WHAT YOU NEED TO DO: Copy out everything from the start of the data down to and including the line that contains "Q0 = qSketchRegion(id", leaving the pictures out.

STORED DATA:
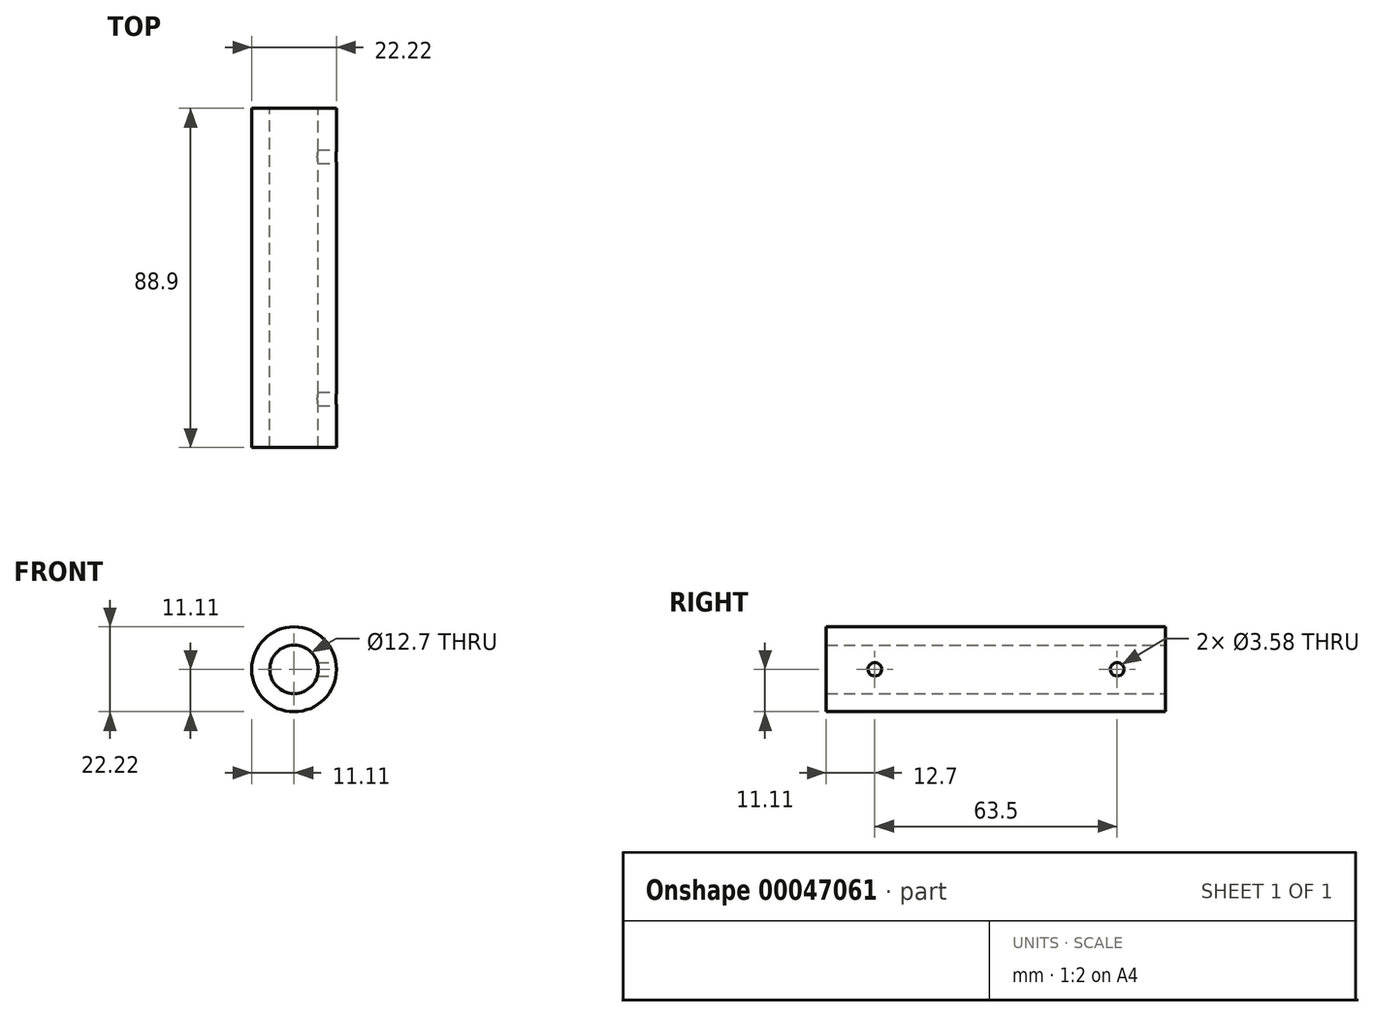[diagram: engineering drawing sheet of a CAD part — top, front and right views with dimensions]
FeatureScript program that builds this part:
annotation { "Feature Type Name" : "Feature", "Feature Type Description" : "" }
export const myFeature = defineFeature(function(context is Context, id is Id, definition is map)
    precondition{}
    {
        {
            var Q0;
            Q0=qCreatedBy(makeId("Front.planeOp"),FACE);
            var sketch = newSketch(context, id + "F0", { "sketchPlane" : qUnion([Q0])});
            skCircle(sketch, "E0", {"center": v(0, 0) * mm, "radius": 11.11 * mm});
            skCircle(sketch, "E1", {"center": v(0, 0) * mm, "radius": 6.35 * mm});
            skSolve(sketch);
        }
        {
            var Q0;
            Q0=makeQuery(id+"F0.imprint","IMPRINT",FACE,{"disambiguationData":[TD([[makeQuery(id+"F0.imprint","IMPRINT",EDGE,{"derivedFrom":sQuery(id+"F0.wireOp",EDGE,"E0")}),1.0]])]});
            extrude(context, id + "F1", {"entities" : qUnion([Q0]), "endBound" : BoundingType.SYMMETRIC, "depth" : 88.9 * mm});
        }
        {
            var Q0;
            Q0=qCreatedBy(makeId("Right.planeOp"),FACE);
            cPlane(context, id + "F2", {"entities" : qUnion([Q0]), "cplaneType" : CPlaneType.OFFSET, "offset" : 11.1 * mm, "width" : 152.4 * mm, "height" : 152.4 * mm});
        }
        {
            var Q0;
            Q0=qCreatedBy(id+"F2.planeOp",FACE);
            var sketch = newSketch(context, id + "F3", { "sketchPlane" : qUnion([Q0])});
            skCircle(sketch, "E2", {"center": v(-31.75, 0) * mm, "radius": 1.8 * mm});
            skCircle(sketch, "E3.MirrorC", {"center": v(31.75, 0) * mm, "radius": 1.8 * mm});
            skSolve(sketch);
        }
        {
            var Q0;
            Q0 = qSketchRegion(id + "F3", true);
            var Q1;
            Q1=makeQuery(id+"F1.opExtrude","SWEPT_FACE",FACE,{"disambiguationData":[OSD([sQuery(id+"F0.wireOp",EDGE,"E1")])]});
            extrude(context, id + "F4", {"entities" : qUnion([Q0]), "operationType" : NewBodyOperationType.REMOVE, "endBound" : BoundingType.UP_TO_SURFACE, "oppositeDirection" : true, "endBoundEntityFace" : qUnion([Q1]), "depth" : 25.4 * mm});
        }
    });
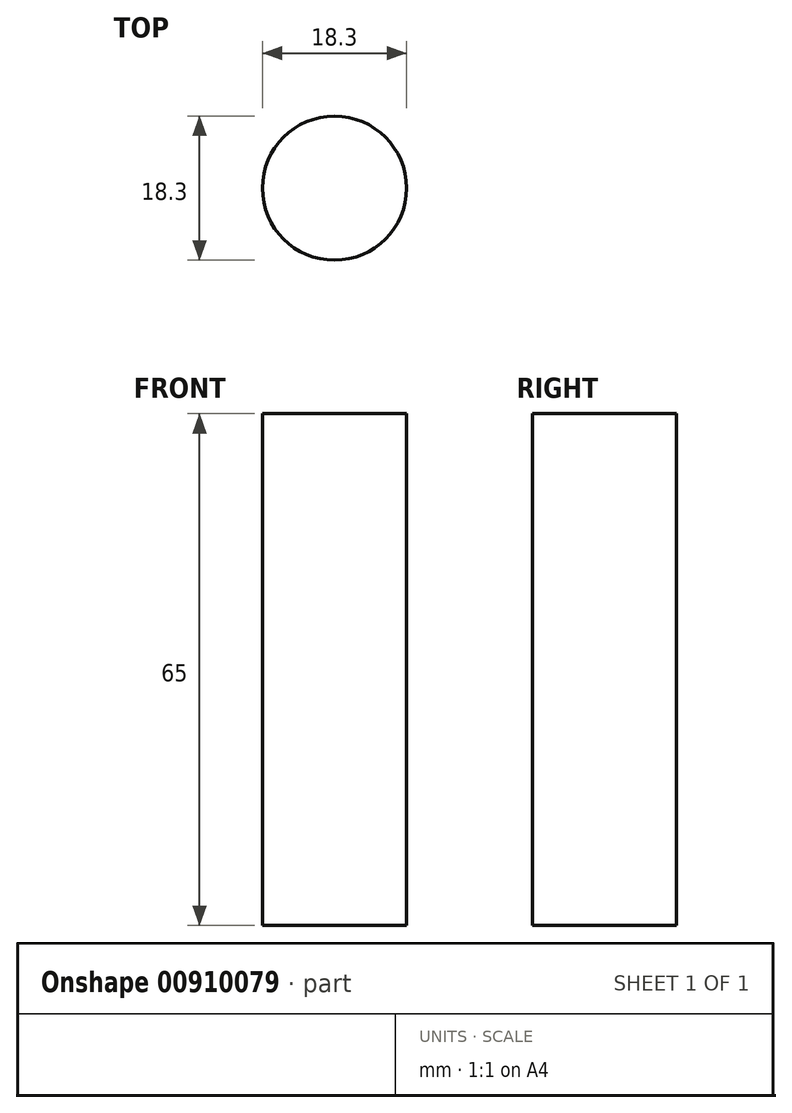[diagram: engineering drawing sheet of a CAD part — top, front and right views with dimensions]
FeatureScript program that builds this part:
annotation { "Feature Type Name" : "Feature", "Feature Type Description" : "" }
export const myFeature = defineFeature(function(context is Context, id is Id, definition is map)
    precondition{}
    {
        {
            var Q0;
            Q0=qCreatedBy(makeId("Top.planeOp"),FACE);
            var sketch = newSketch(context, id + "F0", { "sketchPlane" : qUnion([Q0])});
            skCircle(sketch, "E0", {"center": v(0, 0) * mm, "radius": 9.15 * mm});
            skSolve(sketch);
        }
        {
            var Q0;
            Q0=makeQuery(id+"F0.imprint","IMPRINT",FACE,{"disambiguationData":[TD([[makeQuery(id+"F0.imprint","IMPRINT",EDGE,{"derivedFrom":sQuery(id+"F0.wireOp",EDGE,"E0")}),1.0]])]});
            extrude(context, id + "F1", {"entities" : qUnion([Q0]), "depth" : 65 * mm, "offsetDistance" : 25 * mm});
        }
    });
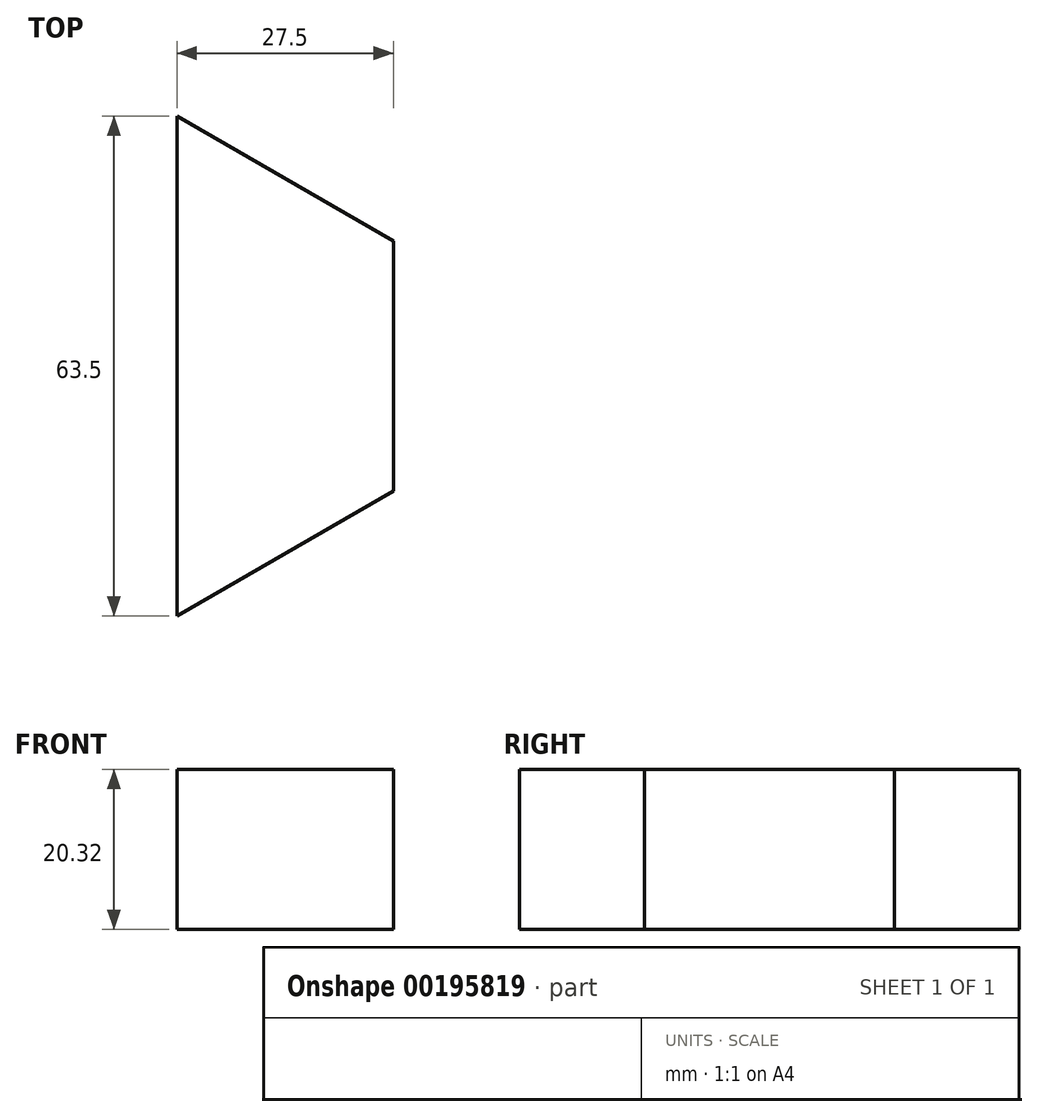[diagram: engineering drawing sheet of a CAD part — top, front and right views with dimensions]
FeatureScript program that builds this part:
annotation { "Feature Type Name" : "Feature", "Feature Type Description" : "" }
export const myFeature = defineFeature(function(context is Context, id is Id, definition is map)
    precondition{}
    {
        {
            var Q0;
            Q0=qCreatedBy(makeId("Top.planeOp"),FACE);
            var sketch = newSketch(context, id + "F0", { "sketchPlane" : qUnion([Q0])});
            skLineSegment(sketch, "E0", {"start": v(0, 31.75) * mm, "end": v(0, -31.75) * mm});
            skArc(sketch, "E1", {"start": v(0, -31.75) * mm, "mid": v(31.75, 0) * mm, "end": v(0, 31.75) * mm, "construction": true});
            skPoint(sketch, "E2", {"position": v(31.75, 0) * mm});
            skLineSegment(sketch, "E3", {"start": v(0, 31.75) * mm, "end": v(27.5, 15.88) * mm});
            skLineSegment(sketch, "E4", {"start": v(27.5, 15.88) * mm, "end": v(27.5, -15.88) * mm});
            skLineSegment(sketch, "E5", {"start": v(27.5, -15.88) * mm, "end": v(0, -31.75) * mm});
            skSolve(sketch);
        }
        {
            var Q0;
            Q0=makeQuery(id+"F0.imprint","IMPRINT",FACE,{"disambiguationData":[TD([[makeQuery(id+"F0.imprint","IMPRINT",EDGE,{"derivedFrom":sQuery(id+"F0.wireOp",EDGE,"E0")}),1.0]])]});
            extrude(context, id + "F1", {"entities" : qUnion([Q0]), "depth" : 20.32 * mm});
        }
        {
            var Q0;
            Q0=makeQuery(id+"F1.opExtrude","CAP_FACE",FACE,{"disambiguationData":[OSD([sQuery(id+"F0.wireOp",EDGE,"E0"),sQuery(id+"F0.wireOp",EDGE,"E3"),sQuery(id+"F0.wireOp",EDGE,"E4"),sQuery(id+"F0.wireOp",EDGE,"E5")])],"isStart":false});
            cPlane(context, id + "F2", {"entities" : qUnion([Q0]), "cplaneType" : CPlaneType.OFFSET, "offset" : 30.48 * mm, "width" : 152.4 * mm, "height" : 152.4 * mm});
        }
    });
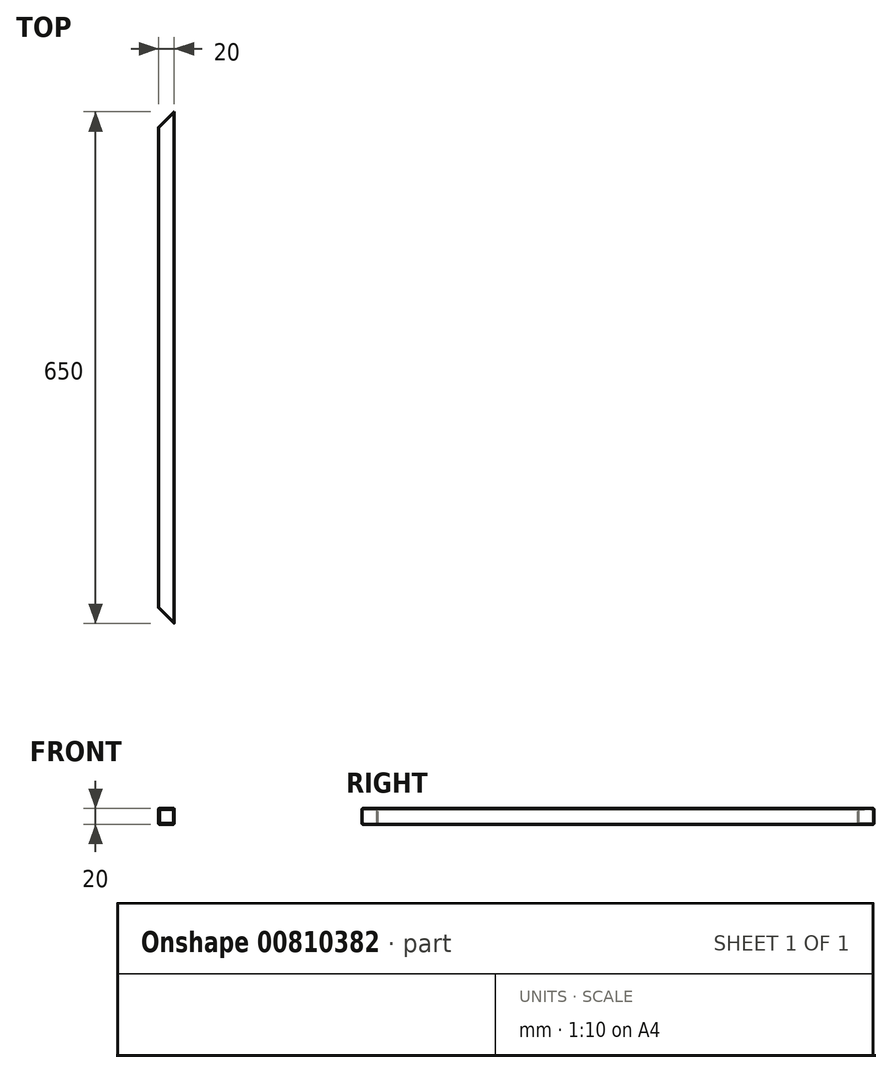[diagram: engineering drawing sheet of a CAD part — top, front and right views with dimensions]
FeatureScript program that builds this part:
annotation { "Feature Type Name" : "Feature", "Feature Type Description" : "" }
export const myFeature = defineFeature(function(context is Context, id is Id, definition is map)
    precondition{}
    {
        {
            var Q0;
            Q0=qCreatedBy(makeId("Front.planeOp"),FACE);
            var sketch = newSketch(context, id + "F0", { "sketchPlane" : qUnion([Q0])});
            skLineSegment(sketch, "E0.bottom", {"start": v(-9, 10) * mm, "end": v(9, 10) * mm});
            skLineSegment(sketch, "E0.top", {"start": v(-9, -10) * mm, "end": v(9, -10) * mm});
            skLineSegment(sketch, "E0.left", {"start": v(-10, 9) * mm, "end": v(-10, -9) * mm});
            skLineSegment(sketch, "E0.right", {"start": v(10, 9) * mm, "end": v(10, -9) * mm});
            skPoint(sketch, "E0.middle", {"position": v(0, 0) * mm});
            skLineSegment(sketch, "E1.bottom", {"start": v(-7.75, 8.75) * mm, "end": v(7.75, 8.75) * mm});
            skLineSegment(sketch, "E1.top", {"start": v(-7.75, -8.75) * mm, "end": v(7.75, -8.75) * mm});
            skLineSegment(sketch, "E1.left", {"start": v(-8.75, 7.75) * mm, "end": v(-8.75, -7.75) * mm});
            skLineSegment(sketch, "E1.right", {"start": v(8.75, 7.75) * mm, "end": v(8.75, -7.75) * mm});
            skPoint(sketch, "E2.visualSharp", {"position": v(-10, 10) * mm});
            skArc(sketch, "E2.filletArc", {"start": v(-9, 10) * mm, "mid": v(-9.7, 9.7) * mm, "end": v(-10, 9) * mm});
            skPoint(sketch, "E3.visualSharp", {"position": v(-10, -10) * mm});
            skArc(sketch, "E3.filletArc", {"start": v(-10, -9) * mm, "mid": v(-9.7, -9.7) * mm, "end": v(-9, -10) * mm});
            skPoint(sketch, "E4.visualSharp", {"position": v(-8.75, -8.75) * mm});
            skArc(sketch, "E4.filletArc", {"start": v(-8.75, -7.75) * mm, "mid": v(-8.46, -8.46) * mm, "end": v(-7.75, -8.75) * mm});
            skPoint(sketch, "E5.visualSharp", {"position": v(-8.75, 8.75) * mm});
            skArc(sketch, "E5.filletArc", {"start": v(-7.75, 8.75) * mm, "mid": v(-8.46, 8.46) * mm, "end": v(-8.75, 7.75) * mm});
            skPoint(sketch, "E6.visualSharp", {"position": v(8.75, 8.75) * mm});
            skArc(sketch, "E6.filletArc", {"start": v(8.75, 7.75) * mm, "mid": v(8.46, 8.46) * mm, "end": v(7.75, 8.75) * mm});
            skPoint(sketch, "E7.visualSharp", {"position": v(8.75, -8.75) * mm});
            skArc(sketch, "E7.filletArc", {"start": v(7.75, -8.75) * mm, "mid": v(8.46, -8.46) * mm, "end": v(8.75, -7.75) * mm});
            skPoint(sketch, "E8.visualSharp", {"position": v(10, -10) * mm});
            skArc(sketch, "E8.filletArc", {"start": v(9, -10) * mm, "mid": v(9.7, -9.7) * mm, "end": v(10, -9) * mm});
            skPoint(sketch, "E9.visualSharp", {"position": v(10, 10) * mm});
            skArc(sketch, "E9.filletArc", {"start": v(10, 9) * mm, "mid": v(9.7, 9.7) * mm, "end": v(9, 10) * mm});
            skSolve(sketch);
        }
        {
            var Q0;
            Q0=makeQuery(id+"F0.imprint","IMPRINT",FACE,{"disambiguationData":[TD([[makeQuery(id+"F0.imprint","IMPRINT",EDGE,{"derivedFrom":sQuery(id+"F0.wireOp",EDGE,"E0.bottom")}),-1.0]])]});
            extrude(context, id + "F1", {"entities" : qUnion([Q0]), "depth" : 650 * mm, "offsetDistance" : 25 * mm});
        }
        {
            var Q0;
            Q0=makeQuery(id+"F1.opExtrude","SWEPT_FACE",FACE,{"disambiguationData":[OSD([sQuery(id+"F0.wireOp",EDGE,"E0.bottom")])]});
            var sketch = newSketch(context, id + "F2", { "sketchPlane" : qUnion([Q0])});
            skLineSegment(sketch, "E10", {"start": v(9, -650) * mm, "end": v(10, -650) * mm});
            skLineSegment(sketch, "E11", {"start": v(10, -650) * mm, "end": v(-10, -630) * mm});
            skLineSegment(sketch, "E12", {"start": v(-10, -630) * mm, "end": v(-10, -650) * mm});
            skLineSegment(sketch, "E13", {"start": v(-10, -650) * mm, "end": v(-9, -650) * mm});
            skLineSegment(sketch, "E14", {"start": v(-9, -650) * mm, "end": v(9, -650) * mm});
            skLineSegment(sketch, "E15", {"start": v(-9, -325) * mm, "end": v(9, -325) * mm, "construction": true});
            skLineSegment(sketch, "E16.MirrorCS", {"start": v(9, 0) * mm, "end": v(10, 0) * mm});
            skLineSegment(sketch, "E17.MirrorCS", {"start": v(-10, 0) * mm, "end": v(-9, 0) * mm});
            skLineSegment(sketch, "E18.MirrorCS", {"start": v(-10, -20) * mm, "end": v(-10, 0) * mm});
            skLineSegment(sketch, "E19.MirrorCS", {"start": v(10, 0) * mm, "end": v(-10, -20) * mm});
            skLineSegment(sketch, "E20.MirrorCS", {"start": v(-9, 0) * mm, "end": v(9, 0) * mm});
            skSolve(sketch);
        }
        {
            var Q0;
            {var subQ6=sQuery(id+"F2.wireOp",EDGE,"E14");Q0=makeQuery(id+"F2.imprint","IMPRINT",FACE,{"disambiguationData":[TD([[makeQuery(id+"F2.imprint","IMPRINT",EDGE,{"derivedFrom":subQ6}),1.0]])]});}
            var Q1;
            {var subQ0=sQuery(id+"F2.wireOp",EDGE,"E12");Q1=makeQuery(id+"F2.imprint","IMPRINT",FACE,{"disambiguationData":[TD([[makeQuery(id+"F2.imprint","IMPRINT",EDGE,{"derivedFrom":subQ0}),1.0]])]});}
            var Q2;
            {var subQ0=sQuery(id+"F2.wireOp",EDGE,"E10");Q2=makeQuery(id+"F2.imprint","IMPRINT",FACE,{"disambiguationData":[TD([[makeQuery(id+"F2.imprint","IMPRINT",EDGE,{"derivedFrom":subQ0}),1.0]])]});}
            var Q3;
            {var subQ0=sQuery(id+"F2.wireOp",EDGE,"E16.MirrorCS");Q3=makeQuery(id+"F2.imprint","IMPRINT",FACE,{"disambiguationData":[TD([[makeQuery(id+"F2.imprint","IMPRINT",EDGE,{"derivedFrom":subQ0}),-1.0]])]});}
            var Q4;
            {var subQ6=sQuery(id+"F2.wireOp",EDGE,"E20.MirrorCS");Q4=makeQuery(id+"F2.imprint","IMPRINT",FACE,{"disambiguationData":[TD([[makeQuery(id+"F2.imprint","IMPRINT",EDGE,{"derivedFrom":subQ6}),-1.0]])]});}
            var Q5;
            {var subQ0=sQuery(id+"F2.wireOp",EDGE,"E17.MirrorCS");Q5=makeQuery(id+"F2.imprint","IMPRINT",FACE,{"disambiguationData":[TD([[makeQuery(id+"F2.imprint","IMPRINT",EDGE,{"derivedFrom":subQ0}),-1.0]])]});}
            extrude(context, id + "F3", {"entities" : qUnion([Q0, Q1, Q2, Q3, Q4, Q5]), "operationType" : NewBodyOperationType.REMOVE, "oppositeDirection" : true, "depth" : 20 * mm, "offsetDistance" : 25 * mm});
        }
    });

COMPLETE RESPONSE:
[diagram: engineering drawing sheet of a CAD part — top, front and right views with dimensions]
FeatureScript program that builds this part:
annotation { "Feature Type Name" : "Feature", "Feature Type Description" : "" }
export const myFeature = defineFeature(function(context is Context, id is Id, definition is map)
    precondition{}
    {
        {
            var Q0;
            Q0=qCreatedBy(makeId("Front.planeOp"),FACE);
            var sketch = newSketch(context, id + "F0", { "sketchPlane" : qUnion([Q0])});
            skCircle(sketch, "E0", {"center": v(0, 0) * mm, "radius": 11.11 * mm});
            skCircle(sketch, "E1", {"center": v(0, 0) * mm, "radius": 6.35 * mm});
            skSolve(sketch);
        }
        {
            var Q0;
            Q0=makeQuery(id+"F0.imprint","IMPRINT",FACE,{"disambiguationData":[TD([[makeQuery(id+"F0.imprint","IMPRINT",EDGE,{"derivedFrom":sQuery(id+"F0.wireOp",EDGE,"E0")}),1.0]])]});
            extrude(context, id + "F1", {"entities" : qUnion([Q0]), "endBound" : BoundingType.SYMMETRIC, "depth" : 88.9 * mm});
        }
        {
            var Q0;
            Q0=qCreatedBy(makeId("Right.planeOp"),FACE);
            cPlane(context, id + "F2", {"entities" : qUnion([Q0]), "cplaneType" : CPlaneType.OFFSET, "offset" : 11.1 * mm, "width" : 152.4 * mm, "height" : 152.4 * mm});
        }
        {
            var Q0;
            Q0=qCreatedBy(id+"F2.planeOp",FACE);
            var sketch = newSketch(context, id + "F3", { "sketchPlane" : qUnion([Q0])});
            skCircle(sketch, "E2", {"center": v(-31.75, 0) * mm, "radius": 1.8 * mm});
            skCircle(sketch, "E3.MirrorC", {"center": v(31.75, 0) * mm, "radius": 1.8 * mm});
            skSolve(sketch);
        }
        {
            var Q0;
            Q0 = qSketchRegion(id + "F3", true);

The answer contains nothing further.